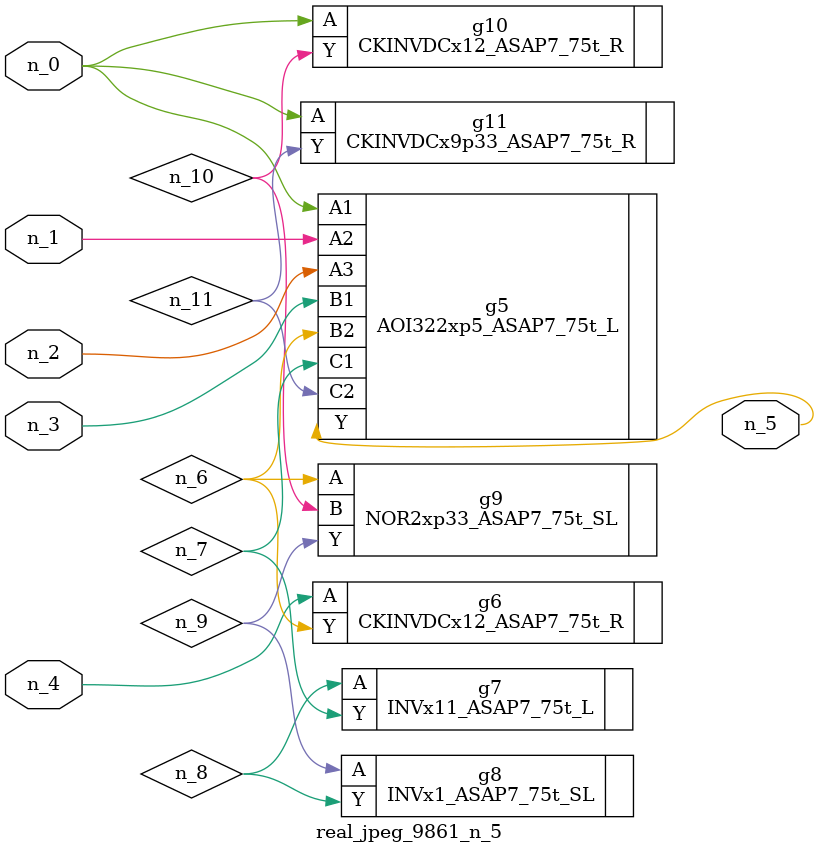
<source format=v>
module real_jpeg_9861_n_5 (n_4, n_0, n_1, n_2, n_3, n_5);

input n_4;
input n_0;
input n_1;
input n_2;
input n_3;

output n_5;

wire n_8;
wire n_11;
wire n_6;
wire n_7;
wire n_10;
wire n_9;

AOI322xp5_ASAP7_75t_L g5 ( 
.A1(n_0),
.A2(n_1),
.A3(n_2),
.B1(n_3),
.B2(n_6),
.C1(n_7),
.C2(n_11),
.Y(n_5)
);

CKINVDCx12_ASAP7_75t_R g10 ( 
.A(n_0),
.Y(n_10)
);

CKINVDCx9p33_ASAP7_75t_R g11 ( 
.A(n_0),
.Y(n_11)
);

CKINVDCx12_ASAP7_75t_R g6 ( 
.A(n_4),
.Y(n_6)
);

NOR2xp33_ASAP7_75t_SL g9 ( 
.A(n_6),
.B(n_10),
.Y(n_9)
);

INVx11_ASAP7_75t_L g7 ( 
.A(n_8),
.Y(n_7)
);

INVx1_ASAP7_75t_SL g8 ( 
.A(n_9),
.Y(n_8)
);


endmodule
</source>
○ ○ ○ ○
* Task item *
Repeat each record exactly, with the pictures left out.

* Completed task *
<source format=v>
module real_jpeg_9861_n_5 (n_4, n_0, n_1, n_2, n_3, n_5);

input n_4;
input n_0;
input n_1;
input n_2;
input n_3;

output n_5;

wire n_8;
wire n_11;
wire n_6;
wire n_7;
wire n_10;
wire n_9;

AOI322xp5_ASAP7_75t_L g5 ( 
.A1(n_0),
.A2(n_1),
.A3(n_2),
.B1(n_3),
.B2(n_6),
.C1(n_7),
.C2(n_11),
.Y(n_5)
);

CKINVDCx12_ASAP7_75t_R g10 ( 
.A(n_0),
.Y(n_10)
);

CKINVDCx9p33_ASAP7_75t_R g11 ( 
.A(n_0),
.Y(n_11)
);

CKINVDCx12_ASAP7_75t_R g6 ( 
.A(n_4),
.Y(n_6)
);

NOR2xp33_ASAP7_75t_SL g9 ( 
.A(n_6),
.B(n_10),
.Y(n_9)
);

INVx11_ASAP7_75t_L g7 ( 
.A(n_8),
.Y(n_7)
);

INVx1_ASAP7_75t_SL g8 ( 
.A(n_9),
.Y(n_8)
);


endmodule
</source>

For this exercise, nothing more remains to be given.